On Steiger Lake in Victoria, crews removed four nets, or around 200 eight- to ten-pound carp, with the goal of improving conditions for gamefish and and waterfowl, as well as water quality. It will affect the 14 lakes that drain to Lake Minnetonka.

It's a dirty job for Jordan Wein, general manager of Carp Solutions, who was out in overalls and boots in the water, leaving him speckled with mud, but he expects it to be effective.

"In really small water bodies where you can really take a big dent out of the population, then you can see changeover in the next year," he said.

Carp, which can live a couple decades and grow up to 16 pounds, disrupt the ecosystem through their eating habits at the bottom of lakes by uprooting aquatic plants and stirring up sediment that releases nutrients. The carp management plan also involves aerating lakes during winter to keep carp egg predators alive, like bluegill sunfish, and installing carp barriers. The nets contain corn seeds that attract only carp, so other species won't be affected.

The carp removed Friday are going to the Wildlife Science Center and become food for wolves. The work will continue regularly throughout the fall, and even winter when carp congregate in close-knit schools.
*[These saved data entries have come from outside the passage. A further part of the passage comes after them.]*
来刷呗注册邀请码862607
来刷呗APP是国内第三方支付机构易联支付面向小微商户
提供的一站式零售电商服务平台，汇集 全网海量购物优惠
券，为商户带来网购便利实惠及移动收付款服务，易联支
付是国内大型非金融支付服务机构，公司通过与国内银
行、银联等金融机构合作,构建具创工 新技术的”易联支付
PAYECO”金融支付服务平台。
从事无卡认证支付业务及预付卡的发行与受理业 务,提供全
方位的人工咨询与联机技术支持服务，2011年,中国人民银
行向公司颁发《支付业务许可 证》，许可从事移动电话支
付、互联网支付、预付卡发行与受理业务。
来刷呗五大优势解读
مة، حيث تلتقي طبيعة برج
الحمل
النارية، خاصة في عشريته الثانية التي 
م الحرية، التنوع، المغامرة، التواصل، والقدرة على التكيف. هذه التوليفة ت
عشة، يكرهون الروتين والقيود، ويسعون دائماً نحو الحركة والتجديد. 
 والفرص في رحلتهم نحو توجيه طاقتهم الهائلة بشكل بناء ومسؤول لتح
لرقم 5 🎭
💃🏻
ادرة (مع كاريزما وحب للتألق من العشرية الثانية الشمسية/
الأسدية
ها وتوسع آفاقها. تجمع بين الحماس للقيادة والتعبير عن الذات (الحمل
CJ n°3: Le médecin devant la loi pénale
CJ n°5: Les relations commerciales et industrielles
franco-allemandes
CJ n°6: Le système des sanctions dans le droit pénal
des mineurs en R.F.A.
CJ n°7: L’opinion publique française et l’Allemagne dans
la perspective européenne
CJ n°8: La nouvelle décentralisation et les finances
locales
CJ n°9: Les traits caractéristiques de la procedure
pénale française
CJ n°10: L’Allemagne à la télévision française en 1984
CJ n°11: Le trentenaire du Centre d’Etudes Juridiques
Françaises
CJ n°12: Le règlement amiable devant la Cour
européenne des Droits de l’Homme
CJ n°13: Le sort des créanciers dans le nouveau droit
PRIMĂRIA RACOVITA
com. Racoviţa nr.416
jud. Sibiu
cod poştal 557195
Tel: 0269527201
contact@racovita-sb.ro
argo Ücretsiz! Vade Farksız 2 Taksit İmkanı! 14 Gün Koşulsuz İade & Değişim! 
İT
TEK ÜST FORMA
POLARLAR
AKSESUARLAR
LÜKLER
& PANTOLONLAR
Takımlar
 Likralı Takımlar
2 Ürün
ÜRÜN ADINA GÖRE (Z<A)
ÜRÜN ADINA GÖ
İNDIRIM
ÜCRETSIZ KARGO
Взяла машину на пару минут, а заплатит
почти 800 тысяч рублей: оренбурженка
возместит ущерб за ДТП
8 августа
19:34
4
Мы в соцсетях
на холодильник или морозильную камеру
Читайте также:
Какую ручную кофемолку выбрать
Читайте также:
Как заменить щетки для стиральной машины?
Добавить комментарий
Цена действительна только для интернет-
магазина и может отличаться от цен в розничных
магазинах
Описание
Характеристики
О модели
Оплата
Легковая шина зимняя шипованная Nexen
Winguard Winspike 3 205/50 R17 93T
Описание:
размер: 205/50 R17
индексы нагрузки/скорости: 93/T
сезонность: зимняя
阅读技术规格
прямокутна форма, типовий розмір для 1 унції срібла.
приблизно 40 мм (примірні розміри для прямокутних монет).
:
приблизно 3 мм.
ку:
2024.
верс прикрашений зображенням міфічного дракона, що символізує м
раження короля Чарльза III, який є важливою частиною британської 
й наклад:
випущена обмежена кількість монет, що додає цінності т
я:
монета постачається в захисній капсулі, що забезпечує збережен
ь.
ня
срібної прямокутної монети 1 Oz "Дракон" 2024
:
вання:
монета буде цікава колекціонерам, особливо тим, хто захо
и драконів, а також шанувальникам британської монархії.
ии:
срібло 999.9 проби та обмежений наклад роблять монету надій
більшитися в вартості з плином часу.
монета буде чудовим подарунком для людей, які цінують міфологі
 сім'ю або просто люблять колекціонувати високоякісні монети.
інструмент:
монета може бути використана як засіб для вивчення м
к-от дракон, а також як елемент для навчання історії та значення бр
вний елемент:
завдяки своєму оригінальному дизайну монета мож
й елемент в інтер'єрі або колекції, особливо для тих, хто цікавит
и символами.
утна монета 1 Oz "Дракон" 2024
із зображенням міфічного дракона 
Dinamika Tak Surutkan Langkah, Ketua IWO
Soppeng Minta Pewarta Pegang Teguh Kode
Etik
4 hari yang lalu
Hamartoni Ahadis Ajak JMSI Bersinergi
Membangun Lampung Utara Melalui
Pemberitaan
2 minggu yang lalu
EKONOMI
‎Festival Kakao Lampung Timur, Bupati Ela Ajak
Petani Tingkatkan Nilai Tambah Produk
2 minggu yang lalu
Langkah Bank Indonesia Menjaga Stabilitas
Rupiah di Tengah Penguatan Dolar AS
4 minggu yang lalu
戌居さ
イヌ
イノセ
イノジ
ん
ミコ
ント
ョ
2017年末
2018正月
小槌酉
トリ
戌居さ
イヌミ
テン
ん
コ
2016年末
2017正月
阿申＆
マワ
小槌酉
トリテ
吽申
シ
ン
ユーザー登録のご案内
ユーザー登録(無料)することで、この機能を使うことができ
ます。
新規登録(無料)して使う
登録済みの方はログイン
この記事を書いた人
The project is a collaboration, based on a three-year University of Minnesota Aquatic Invasive Species Research Center study, with the Minnehaha Creek Watershed District, Three Rivers Park District, Carver County, the city of Victoria and the rest of the Six Mile Creek-Halsted Bay Subwatershed Partnership. It's funded by a $567,000 grant from the Lessard-Sams Outdoor Heritage Council.